==== Input

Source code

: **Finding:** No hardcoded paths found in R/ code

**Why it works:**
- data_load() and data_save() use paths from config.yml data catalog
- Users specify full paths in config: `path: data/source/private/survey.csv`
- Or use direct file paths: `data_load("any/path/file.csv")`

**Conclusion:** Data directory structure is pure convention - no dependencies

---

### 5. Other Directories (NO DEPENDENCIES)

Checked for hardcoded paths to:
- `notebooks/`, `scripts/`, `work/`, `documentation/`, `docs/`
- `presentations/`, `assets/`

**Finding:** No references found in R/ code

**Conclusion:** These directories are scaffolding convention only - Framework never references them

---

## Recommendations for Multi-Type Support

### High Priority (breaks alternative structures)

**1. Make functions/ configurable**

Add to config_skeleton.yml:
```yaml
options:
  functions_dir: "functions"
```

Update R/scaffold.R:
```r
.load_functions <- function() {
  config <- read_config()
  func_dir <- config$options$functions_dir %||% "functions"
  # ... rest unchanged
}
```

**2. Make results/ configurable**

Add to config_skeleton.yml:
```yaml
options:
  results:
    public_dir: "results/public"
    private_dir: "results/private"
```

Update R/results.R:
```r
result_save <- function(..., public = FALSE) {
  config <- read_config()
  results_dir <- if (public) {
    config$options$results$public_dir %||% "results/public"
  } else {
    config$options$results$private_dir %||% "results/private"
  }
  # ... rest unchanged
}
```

========

**Exercise requirements:** Find all lines holding the word "private" in the records above and copy them.

**Solution:**
- Users specify full paths in config: `path: data/source/private/survey.csv`
    private_dir: "results/private"
    config$options$results$private_dir %||% "results/private"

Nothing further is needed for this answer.